When Khoshboo arrived at work last Saturday, she was surprised to see a large group of people outside her office building. At least 30 colleagues were awaiting her.
As she approached, Khoshboo asked why they were there. The answer was devastating: “The Taliban have banned women from working.”
Khoshboo, who manages handicraft projects funded by USAID, was forced to return home that day, along with 150 other women from their office.
“All the employees left, and later they told us that we are not allowed to return to work,” she says via telephone. “They said, Let’s wait and see, things may change. We are still waiting.”
Khoshboo, 25, graduated from Kabul University and was managing 150 female staff. She says that the Taliban’s decision to ban women from work has hugely impacted families and she can no longer answer the questions of her colleagues.
“I can’t tell how I feel anymore. I don’t have anything to say anymore. Nobody understands women,” she says.
A joint statement from 12 countries – Australia, Canada, Denmark, France, Germany, Italy, Japan, Norway, Switzerland, the Netherlands, the United Kingdom, the United States, and the European Union – has condemned the ban on women working in NGOs, saying it puts millions of citizens of the country at risk.
“Women are absolutely central to humanitarian and basic needs operations. Unless they participate in aid delivery in Afghanistan, NGOs will be unable to reach the country’s most vulnerable people to provide food, medicine, winterization, and other materials and services they need to live,” the statement says. “This would also affect the humanitarian assistance provided by international organizations, as international organizations utilize NGOs to deliver such materials and services.”
There is a high reliance on aid in Afghanistan to survive. It is one of the most economically poor countries in the world. According to a United Nations report, 97 percent of people in the country do not have enough to eat.
Hamasa*, 42, is a university professor who has taught for 16 years. Since losing her job after the ban on girls attending university, she is no longer able to support her family or pay the rent on their house.
But the university professor is also worried about the future generations in Afghanistan.
“My concern is not only that we will go hungry,” she says. “The serious problem is that girls and the future generations of Afghanistan will be illiterate and the future of the country will be destroyed.”
After taking control of Afghanistan in August last year, the Taliban closed schools above grade six, and a year and a half later, they banned girls’ education at all levels in the country, including universities.

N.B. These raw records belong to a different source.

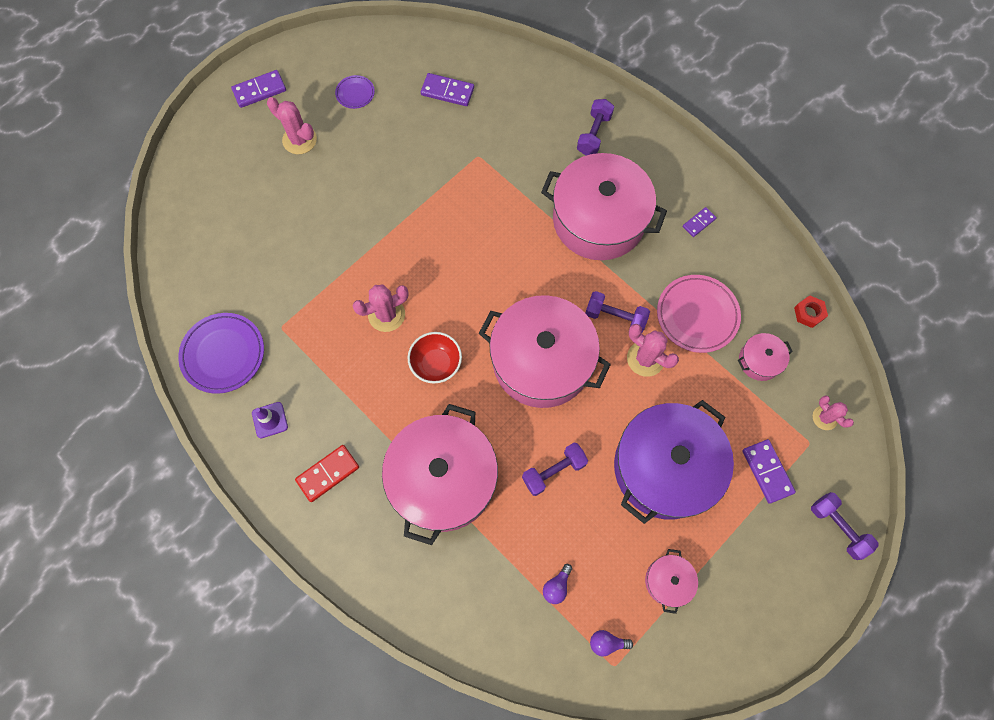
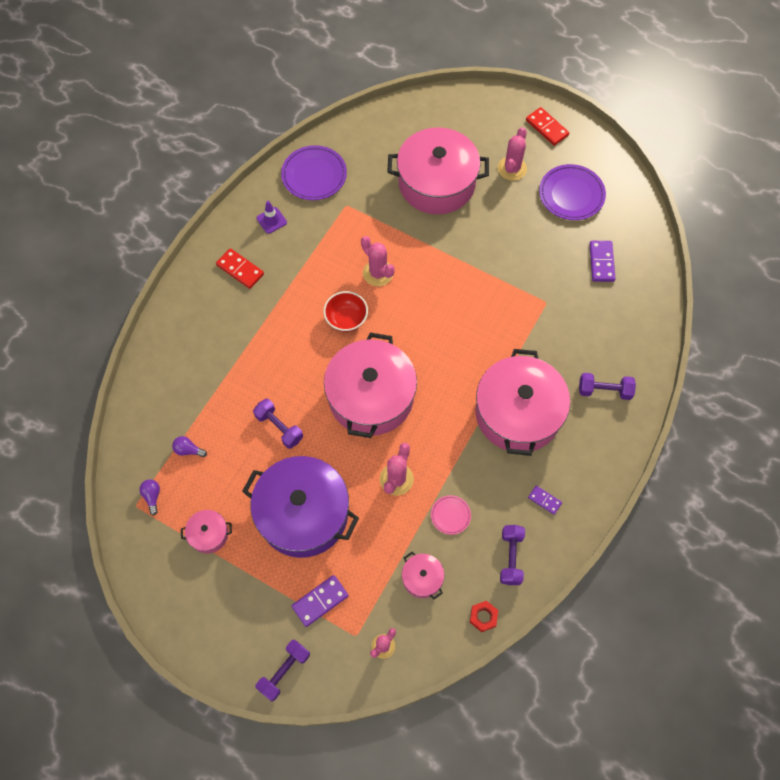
camera: 75 degrees right, 5 degrees down
purple domino [231,70,286,108] -> red domino [526,107,569,146]
purple plate [335,75,375,109] -> purple plate [539,164,606,220], size x1.91
pink pot [382,404,498,545] -> pink pot moved to [387,127,489,214]
purple dumbbell [586,291,650,333] -> purple dumbbell moved to [500,525,525,585]
pink plate [657,275,741,353] -> pink plate [431,495,471,535], size x0.52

On December 29, Al-Hanafi Wardak, from the Taliban Ministry of Foreign Affairs, tweeted that a plan is underway to ensure girls education will resume in less than six months. “Based on Sharia principles and Afghan culture, education will be provided for our Afghan sisters in schools and universities with a safe environment and excellent standards,” he tweeted.
But women like Fatima*, 27 years old and the sole income earner in her family of eight, have lost hope for any change of Taliban policy.

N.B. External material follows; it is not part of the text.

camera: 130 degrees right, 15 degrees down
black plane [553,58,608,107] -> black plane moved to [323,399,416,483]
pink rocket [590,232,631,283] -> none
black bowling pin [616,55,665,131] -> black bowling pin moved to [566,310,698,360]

“I was working in a private organization in its communication department,” she says. “After the Taliban order banned women from working at local and international NGOs, they told us not to come to the office anymore. We do not expect the Taliban will reconsider that decision anytime soon.”
UN Women executive director Sima Bahous says that with the work ban, the Taliban have effectively suspended aid to half of the population of Afghanistan.
She adds that as many as 11.6 million women and girls can no longer access aid without women working in the organistaions, and female heads of families, who make up nearly a quarter of Afghan families, have nowhere to turn and livelihood support.
Fatima, 27, says that once her father died, she became the breadwinner. She is worried their savings will run out in a month.
“There are eight of us at home. My father is dead, I am the eldest member of the family. I can no longer support my brothers and sisters. I am worried that in a month our savings will be finished and we will not be able to find even dry bread to eat. I worked so hard but now I just stay at home,” she says.
Echoing the sentiment of many of her friends and family, Fatima does not see how things will change anytime soon.
“My hard work has been wasted and I have no hope for the future. This is very painful for me.”
*Note: Some names have been chosen as pseudonyms at the request of the interviewees.